You will notice that in three out of the four cases considered, both assertions (the Boss’ and the Assistant’s) regarding the true value of $$\theta$$ are correct and that in the last case both assertions are wrong. In fact, in this last case the true $$\theta$$ is 4 while the Boss asserts that it is between 2.026 and 3.993 and the Assistant asserts that it is between 2.996 and 3.846. Although the probability of success in estimating $$\theta$$ has been fixed at $$\alpha = .95$$, the failure on the fourth trial need not discourage us. In reality, a set of four trials is plainly too short to serve for an estimate of a long run relative frequency. Furthermore, a simple calculation shows that the probability of at least one failure in the course of four independent trials is equal to .1855. Therefore, a group of four consecutive samples like the above, with at least one wrong estimate of $$\theta$$, may be expected one time in six or even somewhat oftener. The situation is, more or less, similar to betting on a particular side of a die and seeing it win. However, if you continue the sampling  experiment and count the cases in which the assertion regarding the true value of $$\theta$$, made by either method, is correct, you will find that the relative frequency of such cases converges gradually to its theoretical value, $$\alpha= .95$$.

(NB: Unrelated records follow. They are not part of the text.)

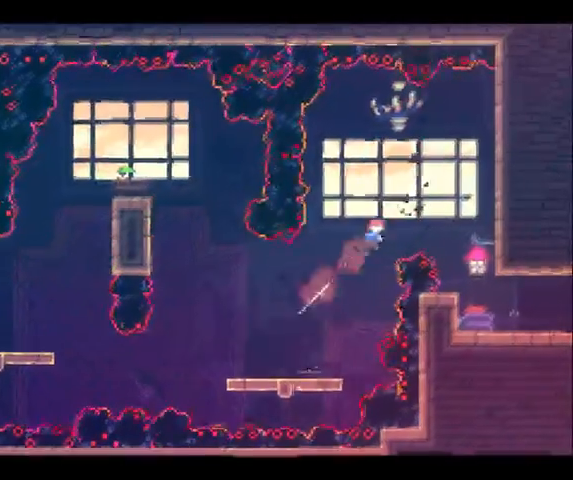
{"dt_ms": 500, "buttons": [], "left_stick": "right", "right_stick": "center", "button_events": [[67, "X", "up"]]}
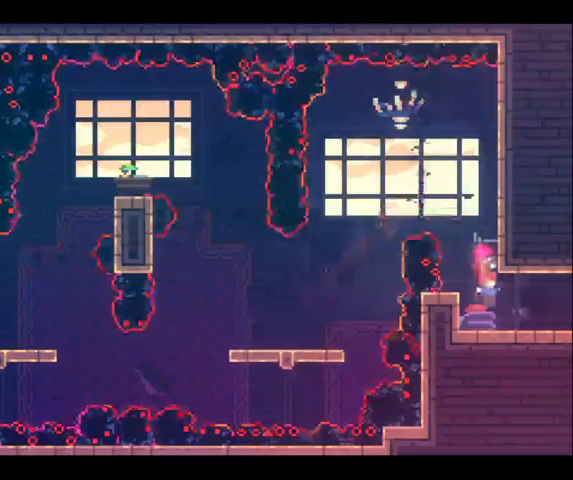
{"dt_ms": 500, "buttons": [], "left_stick": "center", "right_stick": "center", "button_events": []}
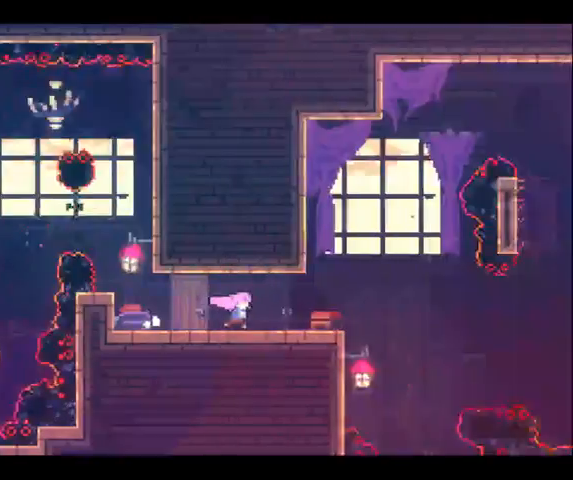
{"dt_ms": 500, "buttons": [], "left_stick": "right", "right_stick": "center", "button_events": []}
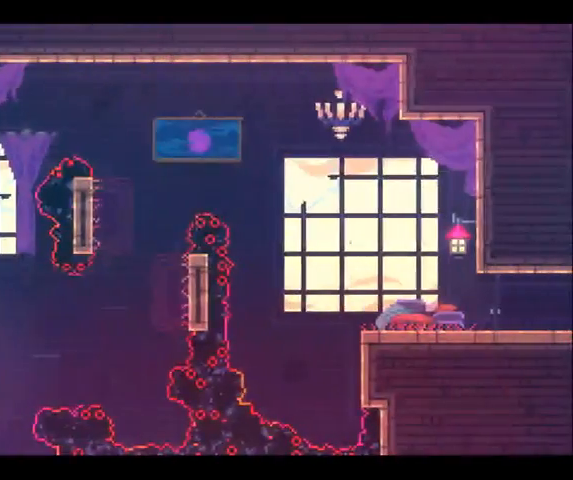
{"dt_ms": 500, "buttons": ["A"], "left_stick": "right", "right_stick": "center", "button_events": [[433, "A", "down"]]}
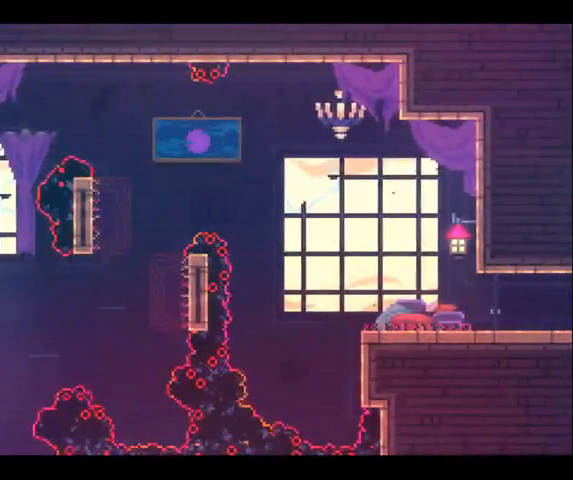
{"dt_ms": 500, "buttons": ["DPAD_UP", "DPAD_RIGHT"], "left_stick": "up-left", "right_stick": "center", "button_events": [[133, "A", "up"], [233, "DPAD_RIGHT", "down"], [233, "DPAD_UP", "down"]]}
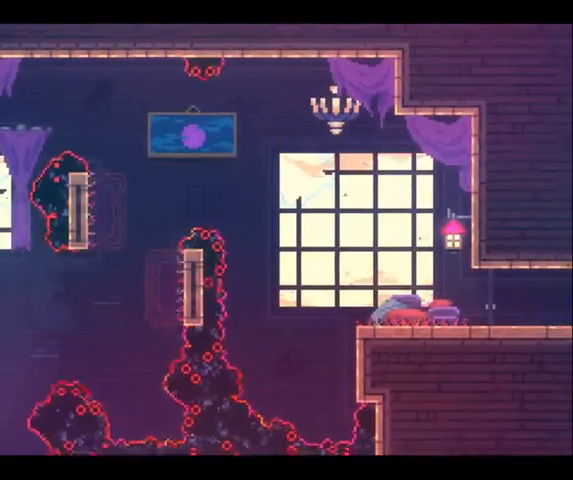
{"dt_ms": 500, "buttons": [], "left_stick": "center", "right_stick": "center", "button_events": [[233, "DPAD_RIGHT", "up"], [233, "DPAD_UP", "up"]]}
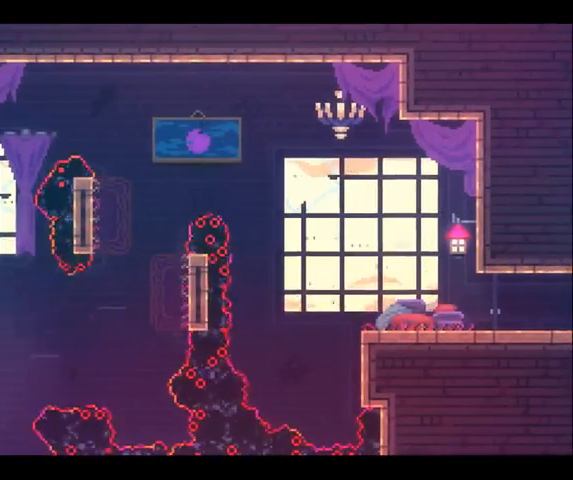
{"dt_ms": 500, "buttons": [], "left_stick": "right", "right_stick": "center", "button_events": [[367, "A", "down"], [467, "A", "up"]]}
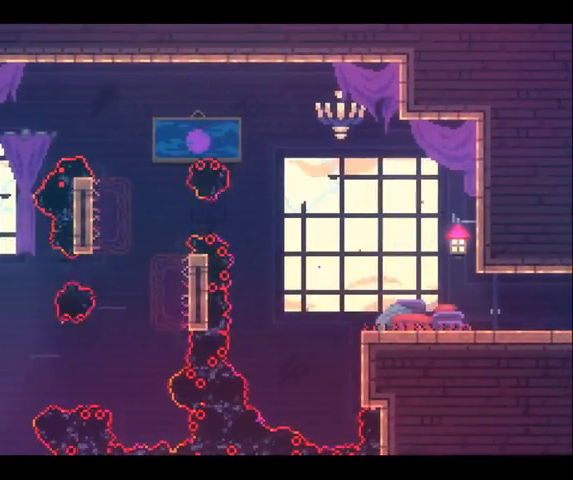
{"dt_ms": 500, "buttons": [], "left_stick": "right", "right_stick": "center", "button_events": [[233, "X", "down"], [500, "X", "up"]]}
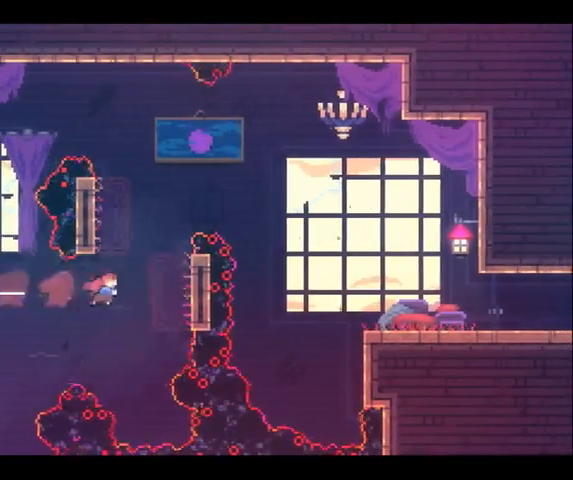
{"dt_ms": 500, "buttons": ["R2", "DPAD_UP"], "left_stick": "up-right", "right_stick": "center", "button_events": [[67, "R2", "down"], [267, "DPAD_UP", "down"]]}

Let us put this into more precise terms. Suppose you decide on a number $$N$$ of samples which you will take and use for estimating the true value of $$\theta$$. The true values of the parameter $$\theta$$ may be the same in all $$N$$ cases or they may vary from one case to another. This is absolutely immaterial as far as the relative frequency of successes in estimation is concerned. In each case the probability that your assertion will be correct is exactly equal to $$\alpha = .95$$. Since the samples are taken in a manner insuring independence (this, of course, depends on the goodness of the table of random numbers used), the total number $$Z(N)$$ of successes in estimating $$\theta$$ is the familiar binomial variable with expectation equal to $$N\alpha$$ and with variance equal to $$N\alpha(1 – \alpha)$$. Thus, if $$N = 100$$, $$\alpha = .95$$, it is rather improbable that the relative frequency $$Z(N)/N$$ of successes in estimating $$\alpha$$ will differ from $$\alpha$$ by more than

$$2\sqrt{\frac{\alpha(1-\alpha)}{N}} = .042$$

This is the exact meaning of the colloquial description that the long run relative frequency of successes in estimating $$\theta$$ is equal to the preassigned $$\alpha$$. Your knowledge of the theory of confidence intervals will not be influenced by the sampling experiment described, nor will the experiment prove anything. However, if you perform it, you will get an intuitive feeling of the machinery behind the method which is an excellent complement to the understanding of the theory. This is like learning to drive an automobile: gaining experience by actually driving a car compared with learning the theory by reading a book about driving.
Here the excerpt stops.